### ASSIGNED TASK
Strip the pictures, then copy the remaining data exactly as it stands.

### SUPPLIED MATERIAL

______

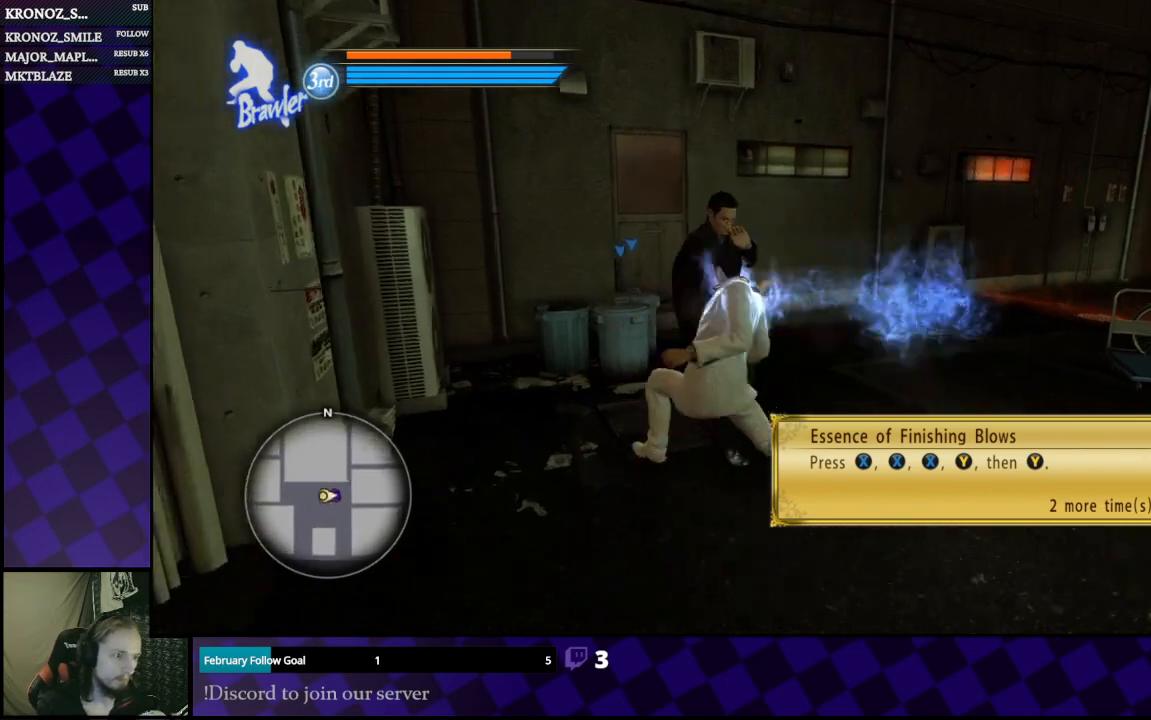
{"buttons": ["Y", "L1"], "left_stick": "up", "right_stick": "center", "events": [[67, "Y", "down"], [167, "Y", "up"], [200, "Y", "down"], [267, "Y", "up"], [333, "Y", "down"], [433, "Y", "up"], [500, "Y", "down"]]}
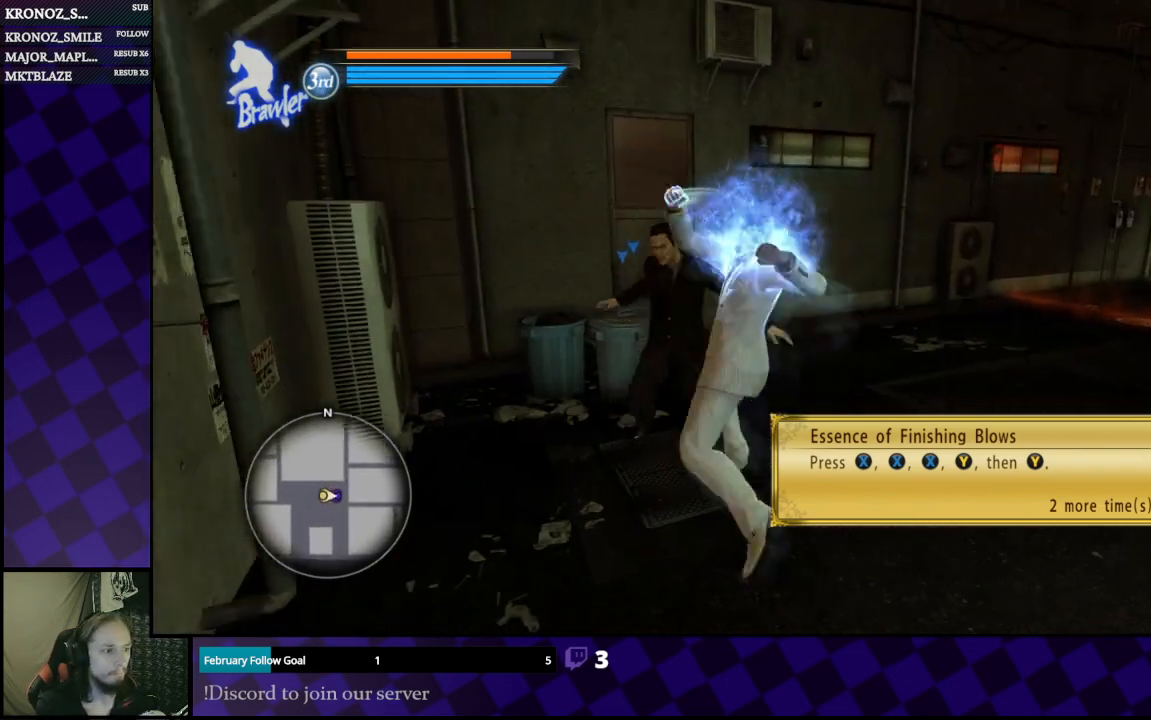
{"buttons": ["Y", "L1"], "left_stick": "up", "right_stick": "center", "events": [[100, "Y", "up"], [167, "Y", "down"], [233, "Y", "up"], [300, "Y", "down"], [400, "Y", "up"], [467, "Y", "down"]]}
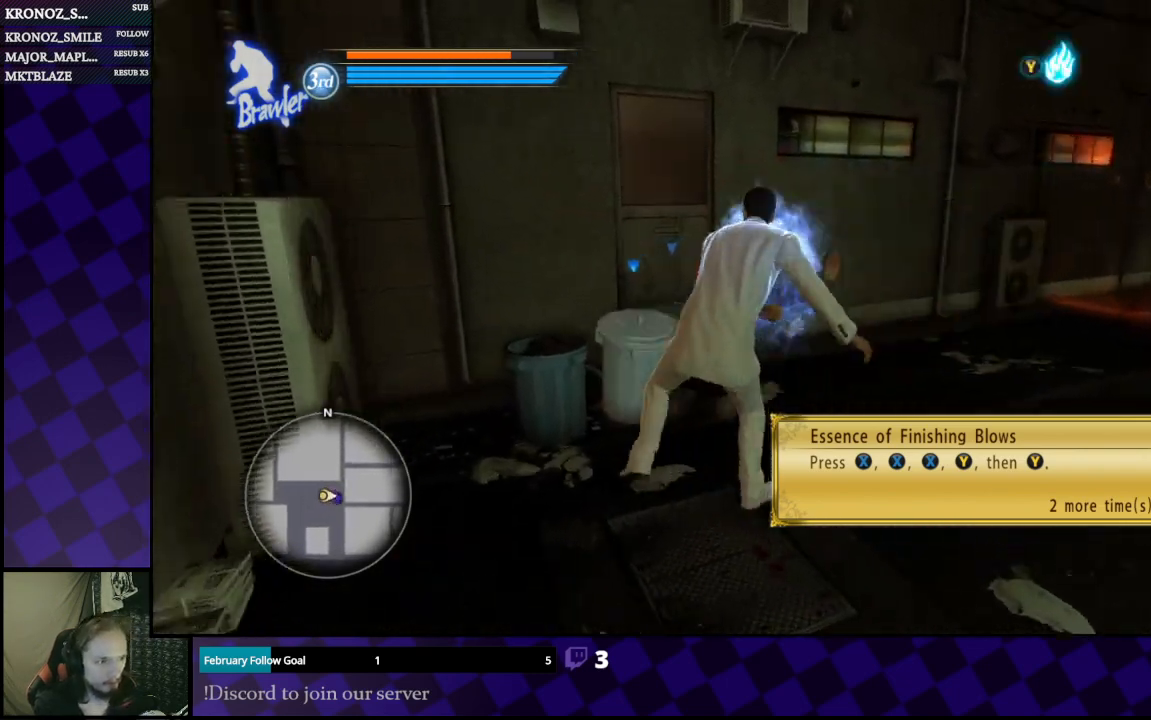
{"buttons": ["L1"], "left_stick": "up", "right_stick": "center", "events": [[33, "Y", "up"], [100, "Y", "down"], [233, "Y", "up"], [267, "Y", "down"], [367, "Y", "up"]]}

______

### TASK ANSWER
{"buttons": ["Y", "L1"], "left_stick": "up", "right_stick": "center", "events": [[67, "Y", "down"], [167, "Y", "up"], [200, "Y", "down"], [267, "Y", "up"], [333, "Y", "down"], [433, "Y", "up"], [500, "Y", "down"]]}
{"buttons": ["Y", "L1"], "left_stick": "up", "right_stick": "center", "events": [[100, "Y", "up"], [167, "Y", "down"], [233, "Y", "up"], [300, "Y", "down"], [400, "Y", "up"], [467, "Y", "down"]]}
{"buttons": ["L1"], "left_stick": "up", "right_stick": "center", "events": [[33, "Y", "up"], [100, "Y", "down"], [233, "Y", "up"], [267, "Y", "down"], [367, "Y", "up"]]}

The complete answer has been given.